--- Excerpts from a dataset ---
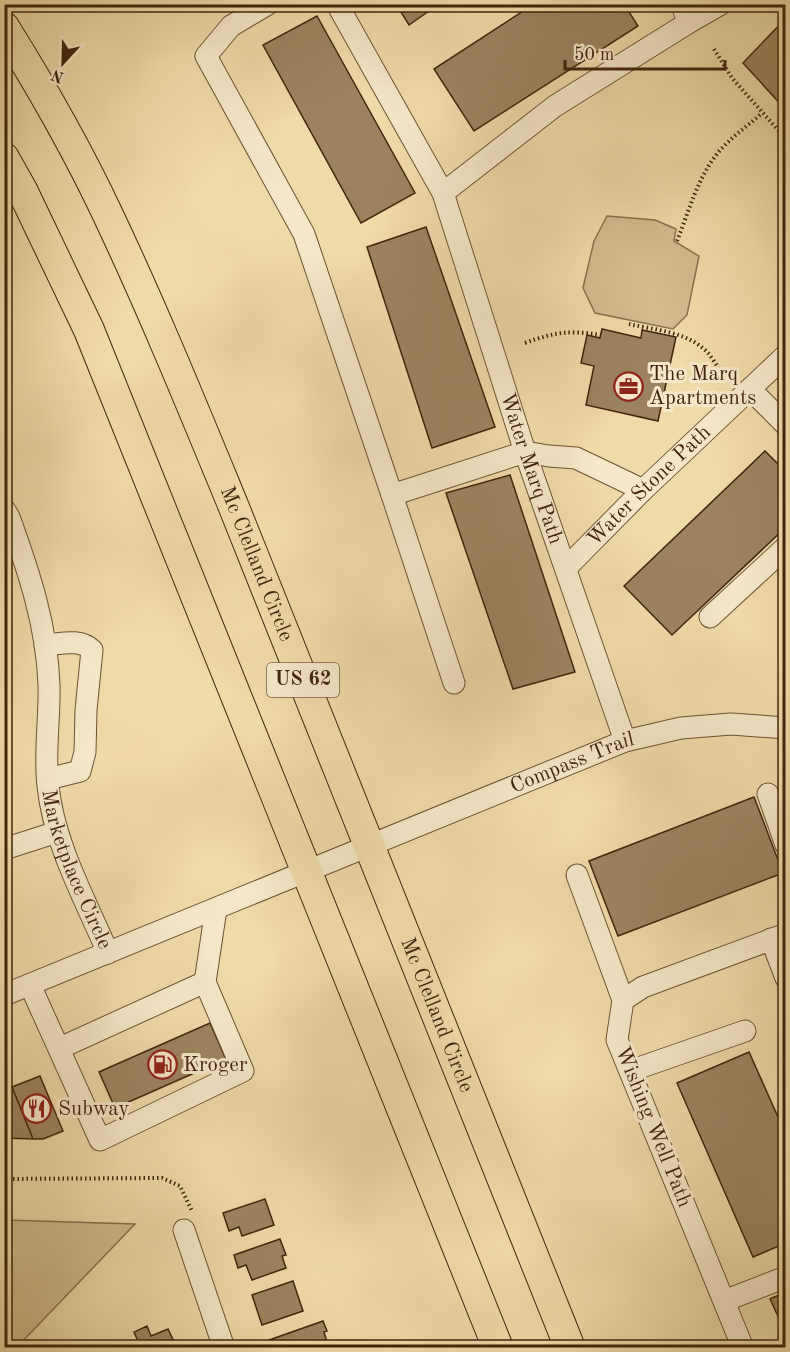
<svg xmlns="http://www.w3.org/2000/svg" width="790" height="1352" viewBox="0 0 790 1352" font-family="'Old Standard TT',serif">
<rect width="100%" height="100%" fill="#efdaaa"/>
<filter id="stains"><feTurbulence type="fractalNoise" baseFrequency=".00333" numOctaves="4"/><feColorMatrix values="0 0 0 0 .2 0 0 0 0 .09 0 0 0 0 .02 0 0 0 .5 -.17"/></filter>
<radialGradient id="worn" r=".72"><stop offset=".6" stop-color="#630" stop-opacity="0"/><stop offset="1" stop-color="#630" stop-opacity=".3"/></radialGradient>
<path fill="#d2bb8f" stroke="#8a704e" stroke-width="1.5" d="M607,216L655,220L676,229L674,241L699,256L687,315L673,329L595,313L583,288L594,241Z
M5,1220L135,1224L17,1347L5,1348Z"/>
<path fill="#9c835f" stroke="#42240d" stroke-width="1.5" d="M396,4H439L409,25Z
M534,4H624L638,26L474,131L434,69Z
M317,16L415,193L361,223L263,45Z
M786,18V110L743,63Z
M426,227L495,427L432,448L367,247Z
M602,329L641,338L642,330L676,337L658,421L586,405L594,366L581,363L587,335L600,338Z
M765,451L786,472V527L672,635L624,586Z
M510,475L575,672L513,689L446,493Z
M754,797L783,873L618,936L589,861Z
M210,1023L226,1059L115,1108L99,1072Z
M749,1052L786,1135V1243L753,1257L677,1083Z
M40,1076L63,1131L43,1139H33L12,1087Z
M12,1087L33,1139L4,1138V1090Z
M265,1199L274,1225L242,1236L239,1227L229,1231L223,1213Z
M280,1239L286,1255L282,1256L286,1268L252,1280L246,1265L238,1268L234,1255Z
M293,1281L303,1311L262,1325L252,1295Z
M786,1292V1334L770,1299Z
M323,1321L327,1331L324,1332L327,1342L332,1341L335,1348H271L269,1340Z
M147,1326L151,1336L168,1329L177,1348H141L134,1332Z"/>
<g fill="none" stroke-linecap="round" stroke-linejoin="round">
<defs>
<g id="minor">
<path d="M268,4L231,26L206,56L304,234L392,495L525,452L549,456L576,458L643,490"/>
<path id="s1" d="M337,4L443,193L525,452L625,741"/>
<path d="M688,23L721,4"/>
<path d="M443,193L555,106L688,23L682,4"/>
<path d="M750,389L786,425"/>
<path d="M392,495L454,683"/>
<path id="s2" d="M4,509L9,517C29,572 47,626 49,685C50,718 44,753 48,786C54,844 85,899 108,953"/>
<path id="s3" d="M566,568L643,490L786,355"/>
<path d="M710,617L786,547"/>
<path d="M45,645C60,644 80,638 92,650L86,710L85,752L80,771L48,779"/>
<path d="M768,794L786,845"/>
<path d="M4,849L57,832"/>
<path d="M577,875L623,1000"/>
<path d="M771,939L786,978"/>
<path d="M205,982L216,909"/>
<path d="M30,985L100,1140L243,1071L205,982L60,1048"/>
<path id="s4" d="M4,995L625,741L681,728L731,724L786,728"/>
<path d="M630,1071L745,1031"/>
<path d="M184,1230L224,1348"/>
<path d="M724,1301L786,1277"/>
<path d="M743,1348L617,1040L623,1000L643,987L786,934"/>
</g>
<g id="highway">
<path id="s5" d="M4,27C42,88 78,151 108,215C153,310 193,408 233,505L570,1348"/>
<path d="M4,158L22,190L89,330L498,1348"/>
</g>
</defs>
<use href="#minor" stroke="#6d5234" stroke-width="23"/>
<use href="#highway" stroke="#42240d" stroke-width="32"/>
<path stroke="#42240d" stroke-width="4" stroke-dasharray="1.5 3" stroke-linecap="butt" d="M714,49L732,78L786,139
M677,241C690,208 700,169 726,144C737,133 750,124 762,113
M629,324C655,330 689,332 708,353C713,359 717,366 722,373
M525,343C555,332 569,330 601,335
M4,1179L162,1178L180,1186L192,1211"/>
<use href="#minor" stroke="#f5e7c8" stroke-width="21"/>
<use href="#highway" stroke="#efdaaa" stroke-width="30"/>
</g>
<defs>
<symbol id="office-ring" viewBox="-11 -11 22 22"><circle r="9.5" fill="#f5e7c8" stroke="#8f2418" stroke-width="1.5"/><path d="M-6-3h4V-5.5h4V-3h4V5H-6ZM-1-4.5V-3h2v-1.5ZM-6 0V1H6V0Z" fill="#8f2418"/></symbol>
<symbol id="fuel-ring" viewBox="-11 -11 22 22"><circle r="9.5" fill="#f5e7c8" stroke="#8f2418" stroke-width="1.5"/><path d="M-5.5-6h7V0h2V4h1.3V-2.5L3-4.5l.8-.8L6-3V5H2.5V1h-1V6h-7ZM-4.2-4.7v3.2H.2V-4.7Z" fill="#8f2418"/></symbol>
<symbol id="restaurant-ring" viewBox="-11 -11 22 22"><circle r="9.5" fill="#f5e7c8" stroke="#8f2418" stroke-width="1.5"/><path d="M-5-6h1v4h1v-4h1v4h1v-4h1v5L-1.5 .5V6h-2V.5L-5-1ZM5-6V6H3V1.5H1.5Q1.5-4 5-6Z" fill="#8f2418"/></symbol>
</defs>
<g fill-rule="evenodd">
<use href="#office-ring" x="612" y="370" width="33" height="33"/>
<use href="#fuel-ring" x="146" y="1048" width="33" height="33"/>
<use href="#restaurant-ring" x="20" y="1092" width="33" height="33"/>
</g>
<g text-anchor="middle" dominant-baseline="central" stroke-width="6" stroke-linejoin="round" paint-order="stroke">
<rect fill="#f5e7c8" stroke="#785e45" stroke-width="1.5" x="267" y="663" width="72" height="34" rx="4.5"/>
<g font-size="20" font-weight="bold" fill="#42240d">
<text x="303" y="680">US 62</text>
</g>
<g font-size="21" fill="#42240d" stroke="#f5e7c8" text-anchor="start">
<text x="649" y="374">The Marq<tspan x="649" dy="24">Apartments</tspan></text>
<text x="183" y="1065">Kroger</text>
<text x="58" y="1109">Subway</text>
</g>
<g font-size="21" fill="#42240d" stroke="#f5e7c8">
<text stroke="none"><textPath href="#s1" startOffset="506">Water Marq Path</textPath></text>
<text stroke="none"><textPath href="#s3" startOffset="117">Water Stone Path</textPath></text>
<text stroke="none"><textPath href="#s5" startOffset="594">Mc Clelland Circle</textPath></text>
<text stroke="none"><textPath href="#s4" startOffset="614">Compass Trail</textPath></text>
<text stroke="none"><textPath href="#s2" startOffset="372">Marketplace Circle</textPath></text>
<text stroke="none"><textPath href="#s5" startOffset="1080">Mc Clelland Circle</textPath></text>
<text transform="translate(653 1127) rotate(68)">Wishing Well Path</text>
</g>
</g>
<rect width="790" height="1352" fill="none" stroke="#efdaaa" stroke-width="24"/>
<rect x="6" y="6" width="778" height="1340" fill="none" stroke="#42240d" stroke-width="3"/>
<rect x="12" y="12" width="766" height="1328" fill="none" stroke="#42240d" stroke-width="1.5"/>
<g transform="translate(63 63) rotate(202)" stroke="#f5e7c8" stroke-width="4.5" paint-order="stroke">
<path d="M0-4.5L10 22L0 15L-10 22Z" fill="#42240d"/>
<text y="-9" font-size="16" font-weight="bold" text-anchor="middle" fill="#42240d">N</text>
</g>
<path d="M565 60v9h160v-9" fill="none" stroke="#42240d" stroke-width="3"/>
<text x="574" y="60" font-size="18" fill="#42240d" stroke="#f5e7c8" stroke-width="4.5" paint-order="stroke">50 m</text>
<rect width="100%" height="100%" filter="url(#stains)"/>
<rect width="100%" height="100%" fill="url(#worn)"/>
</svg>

--- Task goal ---
When you transcribe the lines above, keep every word exact but leave the pictures behind.

--- Exercise solution ---
<svg xmlns="http://www.w3.org/2000/svg" width="790" height="1352" viewBox="0 0 790 1352" font-family="'Old Standard TT',serif">
<rect width="100%" height="100%" fill="#efdaaa"/>
<filter id="stains"><feTurbulence type="fractalNoise" baseFrequency=".00333" numOctaves="4"/><feColorMatrix values="0 0 0 0 .2 0 0 0 0 .09 0 0 0 0 .02 0 0 0 .5 -.17"/></filter>
<radialGradient id="worn" r=".72"><stop offset=".6" stop-color="#630" stop-opacity="0"/><stop offset="1" stop-color="#630" stop-opacity=".3"/></radialGradient>
<path fill="#d2bb8f" stroke="#8a704e" stroke-width="1.5" d="M607,216L655,220L676,229L674,241L699,256L687,315L673,329L595,313L583,288L594,241Z
M5,1220L135,1224L17,1347L5,1348Z"/>
<path fill="#9c835f" stroke="#42240d" stroke-width="1.5" d="M396,4H439L409,25Z
M534,4H624L638,26L474,131L434,69Z
M317,16L415,193L361,223L263,45Z
M786,18V110L743,63Z
M426,227L495,427L432,448L367,247Z
M602,329L641,338L642,330L676,337L658,421L586,405L594,366L581,363L587,335L600,338Z
M765,451L786,472V527L672,635L624,586Z
M510,475L575,672L513,689L446,493Z
M754,797L783,873L618,936L589,861Z
M210,1023L226,1059L115,1108L99,1072Z
M749,1052L786,1135V1243L753,1257L677,1083Z
M40,1076L63,1131L43,1139H33L12,1087Z
M12,1087L33,1139L4,1138V1090Z
M265,1199L274,1225L242,1236L239,1227L229,1231L223,1213Z
M280,1239L286,1255L282,1256L286,1268L252,1280L246,1265L238,1268L234,1255Z
M293,1281L303,1311L262,1325L252,1295Z
M786,1292V1334L770,1299Z
M323,1321L327,1331L324,1332L327,1342L332,1341L335,1348H271L269,1340Z
M147,1326L151,1336L168,1329L177,1348H141L134,1332Z"/>
<g fill="none" stroke-linecap="round" stroke-linejoin="round">
<defs>
<g id="minor">
<path d="M268,4L231,26L206,56L304,234L392,495L525,452L549,456L576,458L643,490"/>
<path id="s1" d="M337,4L443,193L525,452L625,741"/>
<path d="M688,23L721,4"/>
<path d="M443,193L555,106L688,23L682,4"/>
<path d="M750,389L786,425"/>
<path d="M392,495L454,683"/>
<path id="s2" d="M4,509L9,517C29,572 47,626 49,685C50,718 44,753 48,786C54,844 85,899 108,953"/>
<path id="s3" d="M566,568L643,490L786,355"/>
<path d="M710,617L786,547"/>
<path d="M45,645C60,644 80,638 92,650L86,710L85,752L80,771L48,779"/>
<path d="M768,794L786,845"/>
<path d="M4,849L57,832"/>
<path d="M577,875L623,1000"/>
<path d="M771,939L786,978"/>
<path d="M205,982L216,909"/>
<path d="M30,985L100,1140L243,1071L205,982L60,1048"/>
<path id="s4" d="M4,995L625,741L681,728L731,724L786,728"/>
<path d="M630,1071L745,1031"/>
<path d="M184,1230L224,1348"/>
<path d="M724,1301L786,1277"/>
<path d="M743,1348L617,1040L623,1000L643,987L786,934"/>
</g>
<g id="highway">
<path id="s5" d="M4,27C42,88 78,151 108,215C153,310 193,408 233,505L570,1348"/>
<path d="M4,158L22,190L89,330L498,1348"/>
</g>
</defs>
<use href="#minor" stroke="#6d5234" stroke-width="23"/>
<use href="#highway" stroke="#42240d" stroke-width="32"/>
<path stroke="#42240d" stroke-width="4" stroke-dasharray="1.5 3" stroke-linecap="butt" d="M714,49L732,78L786,139
M677,241C690,208 700,169 726,144C737,133 750,124 762,113
M629,324C655,330 689,332 708,353C713,359 717,366 722,373
M525,343C555,332 569,330 601,335
M4,1179L162,1178L180,1186L192,1211"/>
<use href="#minor" stroke="#f5e7c8" stroke-width="21"/>
<use href="#highway" stroke="#efdaaa" stroke-width="30"/>
</g>
<defs>
<symbol id="office-ring" viewBox="-11 -11 22 22"><circle r="9.5" fill="#f5e7c8" stroke="#8f2418" stroke-width="1.5"/><path d="M-6-3h4V-5.5h4V-3h4V5H-6ZM-1-4.5V-3h2v-1.5ZM-6 0V1H6V0Z" fill="#8f2418"/></symbol>
<symbol id="fuel-ring" viewBox="-11 -11 22 22"><circle r="9.5" fill="#f5e7c8" stroke="#8f2418" stroke-width="1.5"/><path d="M-5.5-6h7V0h2V4h1.3V-2.5L3-4.5l.8-.8L6-3V5H2.5V1h-1V6h-7ZM-4.2-4.7v3.2H.2V-4.7Z" fill="#8f2418"/></symbol>
<symbol id="restaurant-ring" viewBox="-11 -11 22 22"><circle r="9.5" fill="#f5e7c8" stroke="#8f2418" stroke-width="1.5"/><path d="M-5-6h1v4h1v-4h1v4h1v-4h1v5L-1.5 .5V6h-2V.5L-5-1ZM5-6V6H3V1.5H1.5Q1.5-4 5-6Z" fill="#8f2418"/></symbol>
</defs>
<g fill-rule="evenodd">
<use href="#office-ring" x="612" y="370" width="33" height="33"/>
<use href="#fuel-ring" x="146" y="1048" width="33" height="33"/>
<use href="#restaurant-ring" x="20" y="1092" width="33" height="33"/>
</g>
<g text-anchor="middle" dominant-baseline="central" stroke-width="6" stroke-linejoin="round" paint-order="stroke">
<rect fill="#f5e7c8" stroke="#785e45" stroke-width="1.5" x="267" y="663" width="72" height="34" rx="4.5"/>
<g font-size="20" font-weight="bold" fill="#42240d">
<text x="303" y="680">US 62</text>
</g>
<g font-size="21" fill="#42240d" stroke="#f5e7c8" text-anchor="start">
<text x="649" y="374">The Marq<tspan x="649" dy="24">Apartments</tspan></text>
<text x="183" y="1065">Kroger</text>
<text x="58" y="1109">Subway</text>
</g>
<g font-size="21" fill="#42240d" stroke="#f5e7c8">
<text stroke="none"><textPath href="#s1" startOffset="506">Water Marq Path</textPath></text>
<text stroke="none"><textPath href="#s3" startOffset="117">Water Stone Path</textPath></text>
<text stroke="none"><textPath href="#s5" startOffset="594">Mc Clelland Circle</textPath></text>
<text stroke="none"><textPath href="#s4" startOffset="614">Compass Trail</textPath></text>
<text stroke="none"><textPath href="#s2" startOffset="372">Marketplace Circle</textPath></text>
<text stroke="none"><textPath href="#s5" startOffset="1080">Mc Clelland Circle</textPath></text>
<text transform="translate(653 1127) rotate(68)">Wishing Well Path</text>
</g>
</g>
<rect width="790" height="1352" fill="none" stroke="#efdaaa" stroke-width="24"/>
<rect x="6" y="6" width="778" height="1340" fill="none" stroke="#42240d" stroke-width="3"/>
<rect x="12" y="12" width="766" height="1328" fill="none" stroke="#42240d" stroke-width="1.5"/>
<g transform="translate(63 63) rotate(202)" stroke="#f5e7c8" stroke-width="4.5" paint-order="stroke">
<path d="M0-4.5L10 22L0 15L-10 22Z" fill="#42240d"/>
<text y="-9" font-size="16" font-weight="bold" text-anchor="middle" fill="#42240d">N</text>
</g>
<path d="M565 60v9h160v-9" fill="none" stroke="#42240d" stroke-width="3"/>
<text x="574" y="60" font-size="18" fill="#42240d" stroke="#f5e7c8" stroke-width="4.5" paint-order="stroke">50 m</text>
<rect width="100%" height="100%" filter="url(#stains)"/>
<rect width="100%" height="100%" fill="url(#worn)"/>
</svg>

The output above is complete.